— Text segment —

______________________________

Background: The current management of intracranial dural arteriovenous fistulas (dAVFs) incorporates a multimodal approach involving microneurosurgery, endovascular embolization, and radiosurgery.
Objective: To explore the role of Gamma Knife radiosurgery for dAVFs.
Methods: The series includes patients with dAVFs who had Gamma Knife radiosurgery at the University of Virginia Medical Center between 1989 and 2005 with clinical follow-up through 2008. Medical records were reviewed to obtain clinical history, demographic data, and dosimetry. Radiographic records provided the location and anatomy of the dAVFs. Follow-up angiography was performed 2 to 3 years after treatment, with cure defined as complete obliteration of fistulous flow. Follow-up for clinical symptomology and quality of life was obtained from direct patient and primary physician questionnaires.
Results: Fifty-five patients underwent Gamma Knife radiosurgery for dAVFs during the study period. Twenty patients (36%) presented with intracranial hemorrhage before radiosurgery. Gamma Knife radiosurgery was preceded by craniotomy for microneurosurgical ablation in 11 patients (20%) or endovascular embolization in 36 patients (65%). Follow-up angiography was performed on 46 patients (83%) with documented obliteration in 30 patients (65%). Patients lost to follow-up were classified as treatment failures, adjusting the range of efficacy from 65% to 54%. Three patients (5%) suffered a posttreatment hemorrhage during the follow-up period, but no new permanent neurological deficits resulted from these events.
Conclusion: Gamma Knife radiosurgery is an effective adjunct therapy for dAVFs with persistence of flow after open neurosurgical resection or endovascular treatment while still maintaining a role in nonaggressive dAVFs not amenable to either surgery or embolization.

______________________________

— Problems to solve —
A – According to the abstract, how many patients presented with intracranial hemorrhage before radiosurgery?
B – Reproduce verbatim the part of the abstract that opens with the words containing "Objective: To explore" and closes with "primary physician questionnaires.".
The data after the abstract is not needed.

— Entries supplied —

______________________________

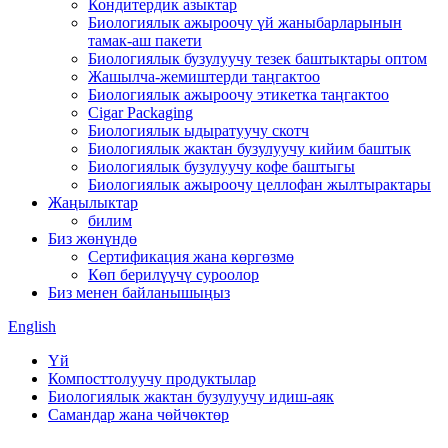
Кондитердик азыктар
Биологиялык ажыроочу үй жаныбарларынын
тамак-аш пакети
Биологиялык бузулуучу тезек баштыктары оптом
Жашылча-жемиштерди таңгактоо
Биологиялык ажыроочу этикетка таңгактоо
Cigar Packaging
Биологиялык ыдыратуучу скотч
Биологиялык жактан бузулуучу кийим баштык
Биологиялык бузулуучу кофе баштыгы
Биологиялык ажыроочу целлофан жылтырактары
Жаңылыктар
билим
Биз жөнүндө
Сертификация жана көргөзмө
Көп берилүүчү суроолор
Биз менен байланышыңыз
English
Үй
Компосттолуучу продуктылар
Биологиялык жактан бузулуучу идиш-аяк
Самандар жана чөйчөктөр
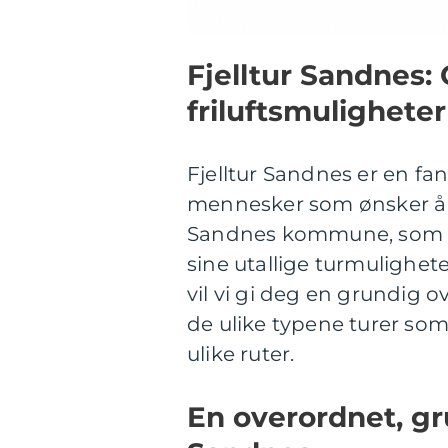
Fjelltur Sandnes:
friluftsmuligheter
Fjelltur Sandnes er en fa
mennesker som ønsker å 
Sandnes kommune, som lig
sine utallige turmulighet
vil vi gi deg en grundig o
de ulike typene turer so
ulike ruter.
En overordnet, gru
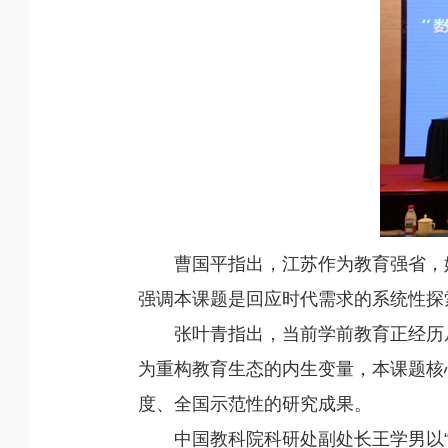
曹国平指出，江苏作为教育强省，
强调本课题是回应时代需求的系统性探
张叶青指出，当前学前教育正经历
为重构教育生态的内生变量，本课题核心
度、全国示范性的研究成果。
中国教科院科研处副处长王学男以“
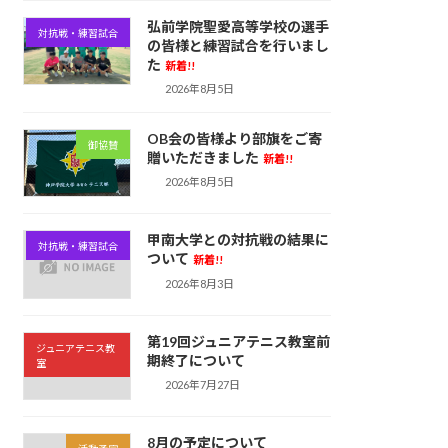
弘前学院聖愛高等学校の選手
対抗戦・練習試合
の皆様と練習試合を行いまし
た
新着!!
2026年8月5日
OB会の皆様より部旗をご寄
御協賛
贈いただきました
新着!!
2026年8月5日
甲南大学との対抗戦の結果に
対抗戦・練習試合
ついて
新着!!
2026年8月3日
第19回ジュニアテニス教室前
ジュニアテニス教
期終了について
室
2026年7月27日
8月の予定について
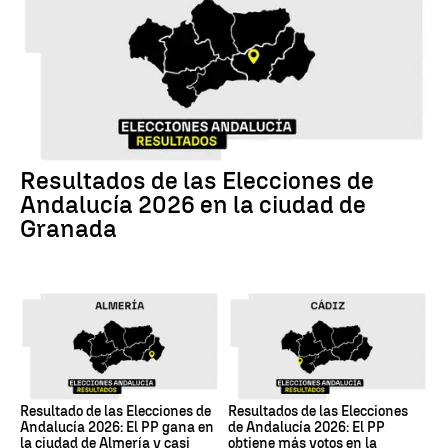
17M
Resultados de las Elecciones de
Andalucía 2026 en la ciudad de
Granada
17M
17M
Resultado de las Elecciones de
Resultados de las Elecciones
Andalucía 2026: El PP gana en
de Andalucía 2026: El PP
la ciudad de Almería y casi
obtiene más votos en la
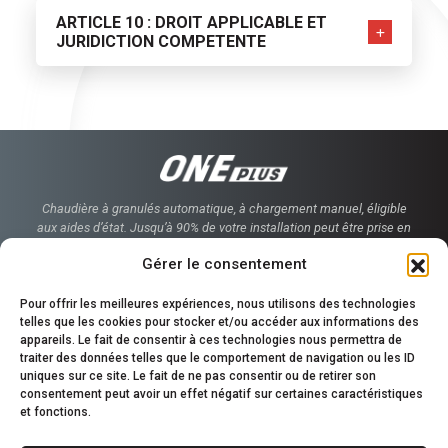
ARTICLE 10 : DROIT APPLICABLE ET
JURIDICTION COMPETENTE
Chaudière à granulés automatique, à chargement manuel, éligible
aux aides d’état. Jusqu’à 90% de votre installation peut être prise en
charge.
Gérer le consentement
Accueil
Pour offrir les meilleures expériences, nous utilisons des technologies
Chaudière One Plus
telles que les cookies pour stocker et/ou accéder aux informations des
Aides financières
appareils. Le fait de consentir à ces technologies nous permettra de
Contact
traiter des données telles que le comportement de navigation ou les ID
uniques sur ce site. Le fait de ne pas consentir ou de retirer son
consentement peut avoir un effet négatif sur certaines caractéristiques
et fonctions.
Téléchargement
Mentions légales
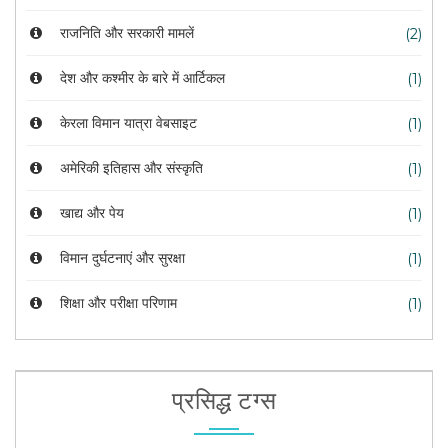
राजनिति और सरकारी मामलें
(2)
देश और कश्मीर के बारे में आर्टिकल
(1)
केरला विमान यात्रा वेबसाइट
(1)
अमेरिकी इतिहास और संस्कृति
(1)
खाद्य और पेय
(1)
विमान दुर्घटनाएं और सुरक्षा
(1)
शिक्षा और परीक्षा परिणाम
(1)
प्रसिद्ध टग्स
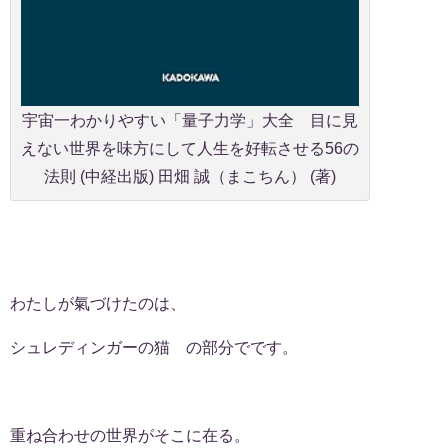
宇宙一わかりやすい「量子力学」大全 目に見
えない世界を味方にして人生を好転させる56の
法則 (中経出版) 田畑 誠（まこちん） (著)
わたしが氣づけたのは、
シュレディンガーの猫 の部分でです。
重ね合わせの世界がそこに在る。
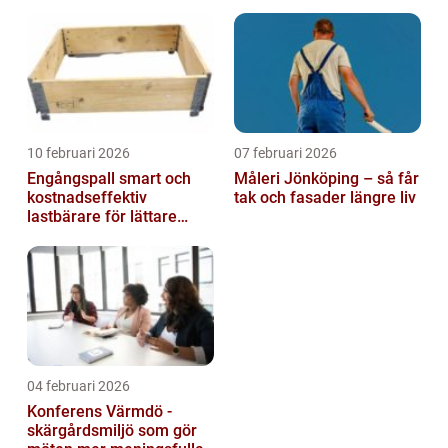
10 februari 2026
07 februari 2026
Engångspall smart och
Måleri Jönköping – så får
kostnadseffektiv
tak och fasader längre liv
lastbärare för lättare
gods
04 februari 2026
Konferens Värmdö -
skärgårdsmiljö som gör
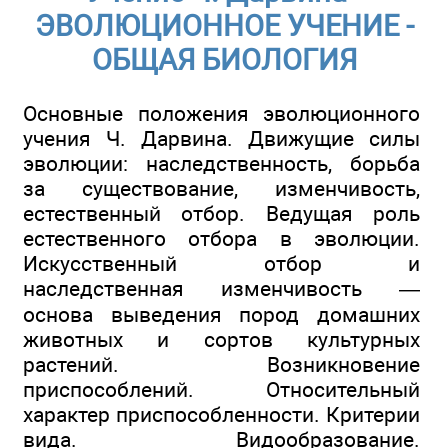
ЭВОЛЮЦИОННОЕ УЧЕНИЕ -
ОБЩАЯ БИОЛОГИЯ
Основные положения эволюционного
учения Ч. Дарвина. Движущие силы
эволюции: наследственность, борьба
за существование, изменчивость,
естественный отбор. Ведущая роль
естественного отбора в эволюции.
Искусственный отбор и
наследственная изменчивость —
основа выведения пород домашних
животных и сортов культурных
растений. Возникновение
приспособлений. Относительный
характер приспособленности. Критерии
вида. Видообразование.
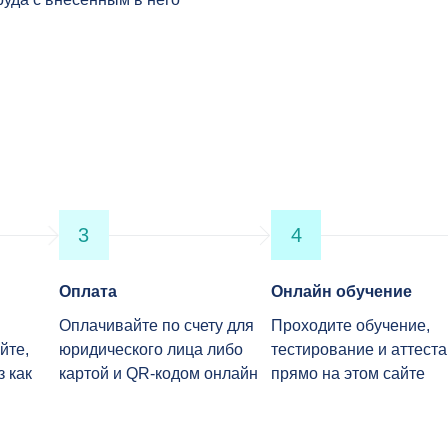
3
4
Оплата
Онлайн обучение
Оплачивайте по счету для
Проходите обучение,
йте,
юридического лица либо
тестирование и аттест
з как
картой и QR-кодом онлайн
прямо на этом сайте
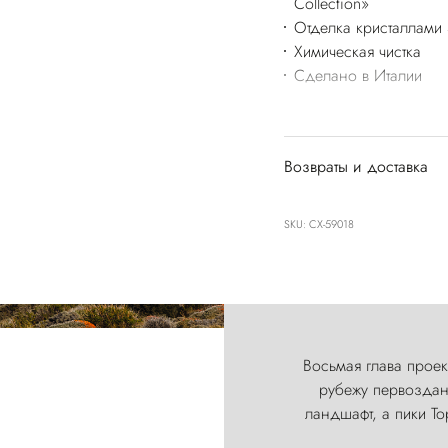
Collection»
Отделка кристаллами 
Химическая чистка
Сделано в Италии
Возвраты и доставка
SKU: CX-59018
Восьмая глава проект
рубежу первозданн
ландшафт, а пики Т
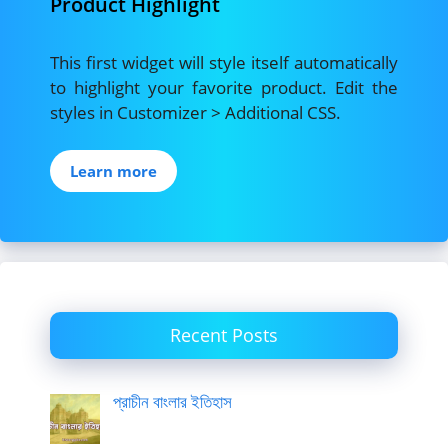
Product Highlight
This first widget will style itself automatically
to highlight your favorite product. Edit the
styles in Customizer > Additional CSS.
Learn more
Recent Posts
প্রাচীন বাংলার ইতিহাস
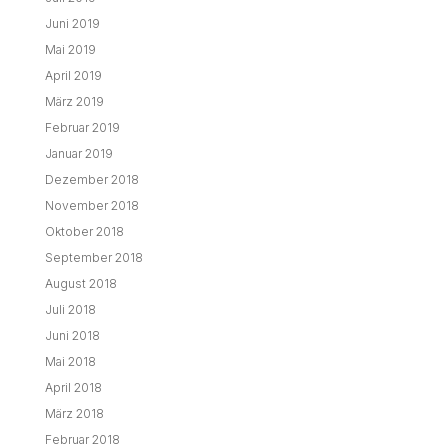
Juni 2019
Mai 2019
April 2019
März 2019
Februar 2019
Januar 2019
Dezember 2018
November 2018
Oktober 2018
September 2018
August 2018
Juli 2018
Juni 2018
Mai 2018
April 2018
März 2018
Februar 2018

______________________________

— Answers given —
A – Twenty patients (36%).

B –
Objective: To explore the role of Gamma Knife radiosurgery for dAVFs.
Methods: The series includes patients with dAVFs who had Gamma Knife radiosurgery at the University of Virginia Medical Center between 1989 and 2005 with clinical follow-up through 2008. Medical records were reviewed to obtain clinical history, demographic data, and dosimetry. Radiographic records provided the location and anatomy of the dAVFs. Follow-up angiography was performed 2 to 3 years after treatment, with cure defined as complete obliteration of fistulous flow. Follow-up for clinical symptomology and quality of life was obtained from direct patient and primary physician questionnaires.